Rule 60(b) permits a party to seek relief "from a final judgment, order, or proceeding." Fed. R. Civ. P. 60(b). A party seeking relief under Rule 60(b) must make a threshold showing of "timeliness, a meritorious defense, a lack of unfair prejudice to the opposing party, and exceptional circumstances." Dowell v. State Farm Fire & Cas. Auto Ins. Co., 993 F.2d 46, 48 (4th Cir. 1993). After that threshold showing is met, the movant must satisfy one of the six specific sections in Rule 60(b), which are (1) mistake, inadvertence, surprise, or excusable neglect; (2) newly discovered evidence which by due diligence could not have been discovered in time to move for a new trial under Rule 59(b); (3) fraud or misconduct of an adverse party; (4) a void judgment; (5) a satisfied judgment; or (6) any other reason justifying relief. Fed. R. Civ. P. 60(b). The party seeking relief pursuant to Rule 60(b) must "clearly establish the grounds therefor." In re Burnley, 988 F.2d 1, 3 (4th Cir. 1992). Rule 60(b) is an "extraordinary remedy" that "is only to be granted in exceptional circumstances." LHF Prods., Inc. v. Dash Food Mart, No. 5:16-cv-27, 2019 WL 1290899, at *2 (W.D. Va. Mar. 20, 2019) (quoting In re A.H. Robins Co., No. 98-1893, 1998 WL 904717, at *1 (4th Cir. Dec. 29, 1998) (unpublished)). Subsection six of Rule 60(b), which Plaintiff invokes, is a catch-all clause, but it "may be invoked in only extraordinary circumstances when the reason from relief from judgment does not fall within the list of enumerated reasons given in Rule 60(b)(1)-(5)." Aikens v. Ingram, 652 F.3d 496, 500 (4th Cir. 2011) (internal quotation marks omitted).

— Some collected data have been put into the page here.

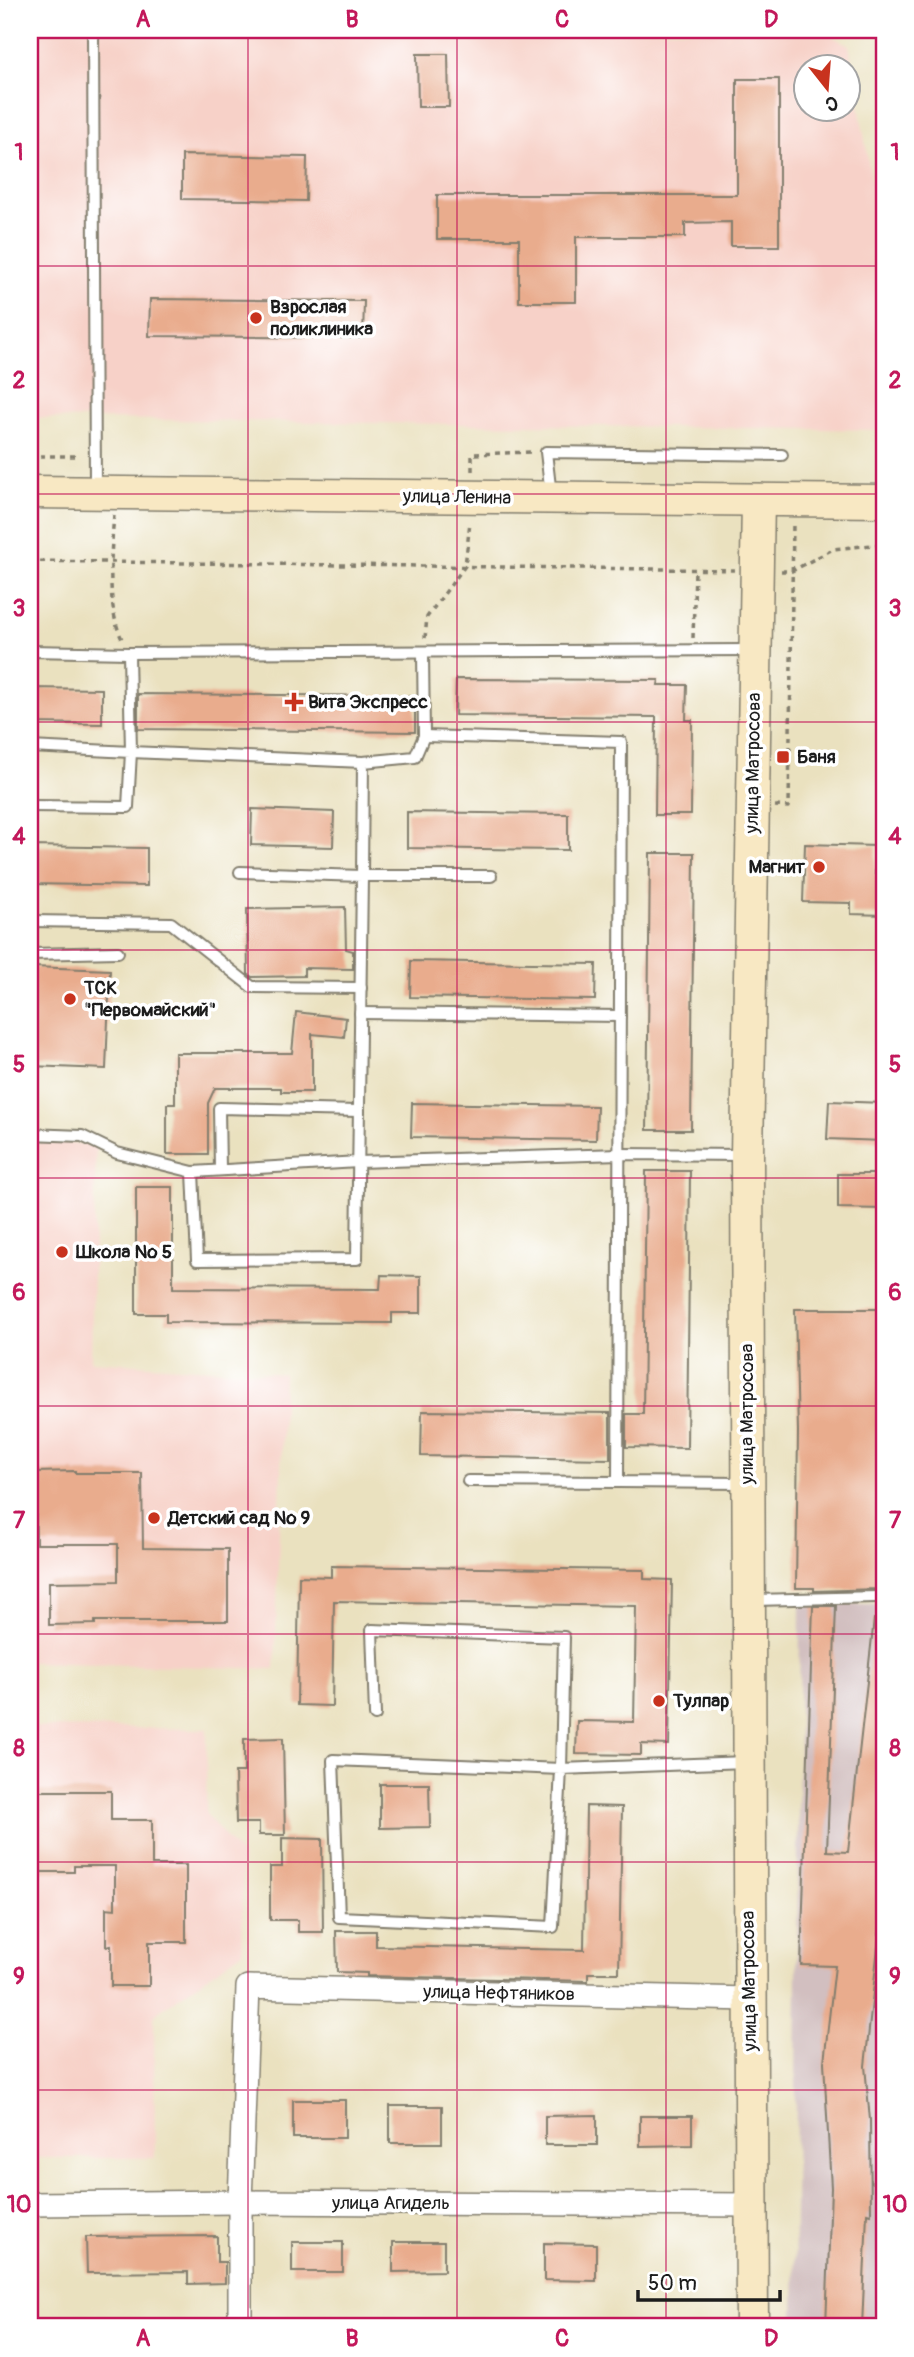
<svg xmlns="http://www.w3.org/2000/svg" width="914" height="2357" viewBox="0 0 914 2357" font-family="Pangolin,sans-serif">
  <rect width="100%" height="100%" fill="#fff"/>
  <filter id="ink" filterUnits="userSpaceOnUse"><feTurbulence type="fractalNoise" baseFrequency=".0143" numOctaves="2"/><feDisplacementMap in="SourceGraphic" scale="14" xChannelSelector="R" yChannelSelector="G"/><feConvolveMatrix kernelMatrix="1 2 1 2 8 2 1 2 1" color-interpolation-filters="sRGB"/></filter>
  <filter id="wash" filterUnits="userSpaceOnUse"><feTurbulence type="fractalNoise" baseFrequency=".00686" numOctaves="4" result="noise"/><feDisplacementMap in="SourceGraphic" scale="28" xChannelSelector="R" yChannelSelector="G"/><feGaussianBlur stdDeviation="1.57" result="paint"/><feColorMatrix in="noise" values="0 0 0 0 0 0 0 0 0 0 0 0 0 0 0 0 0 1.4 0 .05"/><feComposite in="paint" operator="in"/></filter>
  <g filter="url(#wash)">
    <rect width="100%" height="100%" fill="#eae1bf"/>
    <g fill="#f7d1c8" fill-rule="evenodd">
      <path d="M30 30H820L849 45 884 255V430L30 418ZM806 66H848V108H806Z"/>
      <polygon points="30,1142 96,1144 91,1361 284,1374 275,1669 30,1662"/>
      <polygon points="30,1727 207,1729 206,1814 242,1856 243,1951 154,2015 155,2158 30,2158"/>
    </g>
    <polygon fill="#d2bfc0" points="800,1604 884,1604 884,2327 794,2327"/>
    <g id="blocks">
      <g fill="#e9ac8d">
        <polygon points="417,54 448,54 449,107 418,107"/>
        <polygon points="737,79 779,79 779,246 731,246 731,222 685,223 685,237 576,237 576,302 519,302 519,239 437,239 437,195 737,195"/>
        <polygon points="182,155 307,157 306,201 182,199"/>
        <polygon points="150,299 364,301 363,338 149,336"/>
        <polygon points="456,679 659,680 658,685 687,685 686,720 692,720 691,815 655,815 656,717 455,715"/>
        <polygon points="30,688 102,689 102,724 30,723"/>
        <polygon points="138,694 415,696 415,732 138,729"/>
        <polygon points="252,809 334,812 333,847 251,845"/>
        <polygon points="407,812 568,814 568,850 407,848"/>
        <polygon points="805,844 876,846 875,874 884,874 884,915 851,914 851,903 803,902"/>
        <polygon points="30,846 147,848 147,886 30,884"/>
        <polygon points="650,853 694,853 691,1130 647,1130"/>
        <polygon points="345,907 346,949 353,951 353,969 304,968 304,976 252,977 248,974 247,909"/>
        <polygon points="411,961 596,964 595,1000 410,997"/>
        <polygon points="32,967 110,970 106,1069 30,1066"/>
        <polygon points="296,1012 346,1018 344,1037 312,1034 312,1092 281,1092 281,1088 215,1088 208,1103 208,1154 167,1154 167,1104 175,1104 175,1053 292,1053"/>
        <polygon points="829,1101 884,1103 884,1141 827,1139"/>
        <polygon points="412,1103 597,1106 596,1140 411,1137"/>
        <polygon points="646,1171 690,1171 687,1448 626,1447 626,1414 643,1414"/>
        <polygon points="838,1174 884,1174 884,1209 838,1208"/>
        <polygon points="136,1187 173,1187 173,1288 380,1289 381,1275 421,1276 421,1313 392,1313 392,1323 166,1322 166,1314 136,1314"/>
        <polygon points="795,1309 884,1309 878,1589 814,1591 814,1588 796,1588 798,1431"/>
        <polygon points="422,1411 610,1413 610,1459 421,1456"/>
        <polygon points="75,1471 75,1473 142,1473 143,1548 228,1549 228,1621 95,1621 95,1624 49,1625 49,1582 118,1581 118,1544 36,1544 35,1472"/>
        <polygon points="331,1566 644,1570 644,1579 672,1580 669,1745 641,1744 641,1755 576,1754 577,1721 634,1722 636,1606 334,1601 332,1706 297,1705 299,1576 331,1577"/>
        <polygon points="813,1606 836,1606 827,1851 848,1852 874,1619 884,1619 884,1891 865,2066 870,2120 871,2214 867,2213 862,2327 826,2327 831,2188 824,2062 835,1966 801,1965"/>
        <polygon points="283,1738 285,1835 259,1835 259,1823 236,1823 235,1772 244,1772 244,1739"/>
        <polygon points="380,1784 429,1784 430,1827 380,1828"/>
        <polygon points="33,1791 111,1791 111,1820 152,1820 152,1865 186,1865 186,1942 149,1942 149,1986 111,1986 111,1945 106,1946 106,1908 115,1909 115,1866 74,1866 74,1872 33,1872"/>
        <polygon points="586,1806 622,1807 619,1973 588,1973 588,1981 367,1976 367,1973 337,1972 336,1931 376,1931 376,1946 584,1950"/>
        <polygon points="282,1838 322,1839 323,1932 298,1932 298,1920 270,1920 270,1867 282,1867"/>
        <rect x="293" y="2100" width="52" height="38"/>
        <rect x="390" y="2106" width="52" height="37"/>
        <polygon points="597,2115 597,2145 545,2145 545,2116"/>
        <polygon points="640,2116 692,2116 692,2145 640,2146"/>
        <polygon points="217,2236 217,2262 225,2262 225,2283 188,2284 188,2272 87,2273 86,2237"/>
        <rect x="292" y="2242" width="51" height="30"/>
        <polygon points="393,2242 444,2242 444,2271 393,2272"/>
        <polygon points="544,2243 596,2244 596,2281 544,2280"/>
      </g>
    </g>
  </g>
  <g filter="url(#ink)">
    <use href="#blocks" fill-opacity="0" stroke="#837e6e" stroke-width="2"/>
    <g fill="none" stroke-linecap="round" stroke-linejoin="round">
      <defs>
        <g id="lane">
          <polyline points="93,30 95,489"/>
          <polyline points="551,495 546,452 782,455"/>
          <polyline points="30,651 129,653 751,650"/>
          <polyline points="129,653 131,752 363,762"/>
          <polyline points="423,653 424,736 415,757 363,762 362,876 491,876"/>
          <polyline points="424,736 621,742 618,1482 744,1483"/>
          <polyline points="30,747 131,752 128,807 30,806"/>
          <polyline points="30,921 171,923 252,987 361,988"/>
          <polyline points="30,954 118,952"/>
          <polyline points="360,1013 620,1016"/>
          <polyline points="30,1134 82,1136 117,1153 193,1172 358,1162 620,1154 744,1155"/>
          <polyline points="220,1169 219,1108 359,1111"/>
          <polyline points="193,1172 197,1260 357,1259 362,876 240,872"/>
          <polyline points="468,1481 618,1482"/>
          <polyline points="751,1600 876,1597"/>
          <polyline points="375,1715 372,1630 564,1637 561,1769 553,1927 339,1917 333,1760 561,1769 746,1762"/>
        </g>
        <g id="street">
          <polyline points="30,2204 240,2202 753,2205"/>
          <polyline points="240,2327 240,2202 248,1987 749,1999"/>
        </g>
        <g id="secondary">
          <polyline points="30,492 884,501"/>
          <polyline points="752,2327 747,1156 758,500"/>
        </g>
      </defs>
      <use href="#lane" stroke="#837e6e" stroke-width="14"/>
      <use href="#street" stroke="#837e6e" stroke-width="26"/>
      <use href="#secondary" stroke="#837e6e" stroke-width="35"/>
      <g stroke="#837e6e" stroke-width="3.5" stroke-dasharray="5 5" stroke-linecap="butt">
        <polyline points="30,456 80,456"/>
        <polyline points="472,471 472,454 533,452"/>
        <path d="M114 515C111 551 106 607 122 639"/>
        <polyline points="30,561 735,570"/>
        <polyline points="781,571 792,571 833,549 884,544"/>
        <polyline points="425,638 427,617 465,566 470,522"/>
        <polyline points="693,638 695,570"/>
        <polyline points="775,806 789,807 793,523"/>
      </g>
      <use href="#lane" stroke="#fff" stroke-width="10"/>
      <use href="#street" stroke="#fff" stroke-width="23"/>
      <use href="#secondary" stroke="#f8e8c3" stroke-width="32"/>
    </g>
  </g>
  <path fill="none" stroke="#c2185b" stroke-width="2" stroke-opacity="0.55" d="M248 30V2327M457 30V2327M666 30V2327M30 266H884M30 494H884M30 722H884M30 950H884M30 1178H884M30 1406H884M30 1634H884M30 1862H884M30 2090H884"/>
  <g fill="#c8321e" stroke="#fff" stroke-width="2.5">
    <circle cx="256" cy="318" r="7"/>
    <path d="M290.5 691.5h7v7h7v7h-7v7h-7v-7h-7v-7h7z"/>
    <rect x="776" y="750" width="14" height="14" rx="3.5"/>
    <circle cx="819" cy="867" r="7"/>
    <circle cx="70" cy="999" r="7"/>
    <circle cx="62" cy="1252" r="7"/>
    <circle cx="154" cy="1518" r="7"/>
    <circle cx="659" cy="1701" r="7"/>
  </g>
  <g text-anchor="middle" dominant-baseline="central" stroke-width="7" stroke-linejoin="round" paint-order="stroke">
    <g font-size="19" font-weight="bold" fill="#1c1c1c" stroke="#fff" text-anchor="start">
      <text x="270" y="307">Взрослая<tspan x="270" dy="22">поликлиника</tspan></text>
      <text x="308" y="702">Вита Экспресс</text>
      <text x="797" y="757">Баня</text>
      <text x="805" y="867" text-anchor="end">Магнит</text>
      <text x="84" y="988">ТСК<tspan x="84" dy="22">"Первомайский"</tspan></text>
      <text x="76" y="1252">Школа № 5</text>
      <text x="168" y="1518">Детский сад № 9</text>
      <text x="673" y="1701">Тулпар</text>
    </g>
    <g font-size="19" fill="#1c1c1c" stroke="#fff">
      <text transform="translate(457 497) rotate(1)">улица Ленина</text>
      <text transform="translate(753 763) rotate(-89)">улица Матросова</text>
      <text transform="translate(747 1414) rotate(-90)">улица Матросова</text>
      <text transform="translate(749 1981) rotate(-91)">улица Матросова</text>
      <text transform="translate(499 1993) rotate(1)">улица Нефтяников</text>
      <text x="391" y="2203">улица Агидель</text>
    </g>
  </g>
  <rect width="914" height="2357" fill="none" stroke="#fff" stroke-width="77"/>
  <g transform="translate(827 88) rotate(163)"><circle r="33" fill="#ffffff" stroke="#a4a4a4" stroke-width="2"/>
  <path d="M0-5L12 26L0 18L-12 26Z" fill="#c8321e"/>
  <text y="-10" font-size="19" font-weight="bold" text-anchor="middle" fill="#1c1c1c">С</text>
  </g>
  <path d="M638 2290v10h142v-10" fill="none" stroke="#1c1c1c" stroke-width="3.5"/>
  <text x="648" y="2290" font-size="21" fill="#1c1c1c" stroke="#ffffff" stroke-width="5" paint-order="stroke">50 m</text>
  <rect x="38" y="38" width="838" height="2280" fill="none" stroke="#c2185b" stroke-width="2.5"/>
  <g font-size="23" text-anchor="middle" font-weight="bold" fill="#c2185b">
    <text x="143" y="27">A</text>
    <text x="352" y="27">B</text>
    <text x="562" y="27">C</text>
    <text x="771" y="27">D</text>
    <text x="19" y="160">1</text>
    <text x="895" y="160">1</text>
    <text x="19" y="388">2</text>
    <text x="895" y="388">2</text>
    <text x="19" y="616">3</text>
    <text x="895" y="616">3</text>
    <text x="19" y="844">4</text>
    <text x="895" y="844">4</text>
    <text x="19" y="1072">5</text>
    <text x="895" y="1072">5</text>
    <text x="19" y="1300">6</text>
    <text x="895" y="1300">6</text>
    <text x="19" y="1528">7</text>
    <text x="895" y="1528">7</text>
    <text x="19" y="1756">8</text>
    <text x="895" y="1756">8</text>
    <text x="19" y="1984">9</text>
    <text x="895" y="1984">9</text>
    <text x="19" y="2212">10</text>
    <text x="895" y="2212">10</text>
    <text x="143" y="2346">A</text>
    <text x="352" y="2346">B</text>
    <text x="562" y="2346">C</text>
    <text x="771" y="2346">D</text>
  </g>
</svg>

Plaintiff's motion does not demonstrate his entitlement to relief under Rule 60(b). As with Plaintiff's Rule 59(e) motions, in this motion too he argues that he has stated a claim for Medicare fraud, Dkt. 14 at 2-3 (¶¶ 3-5), which is unavailing for the reasons cited above. Plaintiff also contends that damages to his "credit & self-employment continue accumulating," and thus he seeks an order from the Court quickly in order to "minimize damages." Dkt. 14 at 1-2 (¶¶ 1-2). But these allegations also do not remedy the defects in Plaintiff's FDCPA claim, nor do they show Plaintiff stated any other plausible cause of action. The Court therefore will deny Plaintiff's Rule 60(b) motion because he has not demonstrated any circumstances at all warranting relief from this Court's dismissal of his amended complaint, much less the "exceptional" circumstances that warrant this "extraordinary remedy."
The Court has construed these pro se filings liberally, and it has scrutinized Plaintiff's arguments and assertions therein with care. However, Plaintiff has not put forward any basis for this Court to reconsider its earlier Memorandum Opinion dismissing his amended complaint, nor has Plaintiff satisfied the standards in Rule 59 or Rule 60. The Court will deny Plaintiff's motions, dismiss this case and strike it from the Court's active docket, in an accompanying Order.
The Clerk of the Court is directed to send a certified copy of this Memorandum Opinion to Plaintiff.
Entered this 18th day of February, 2020.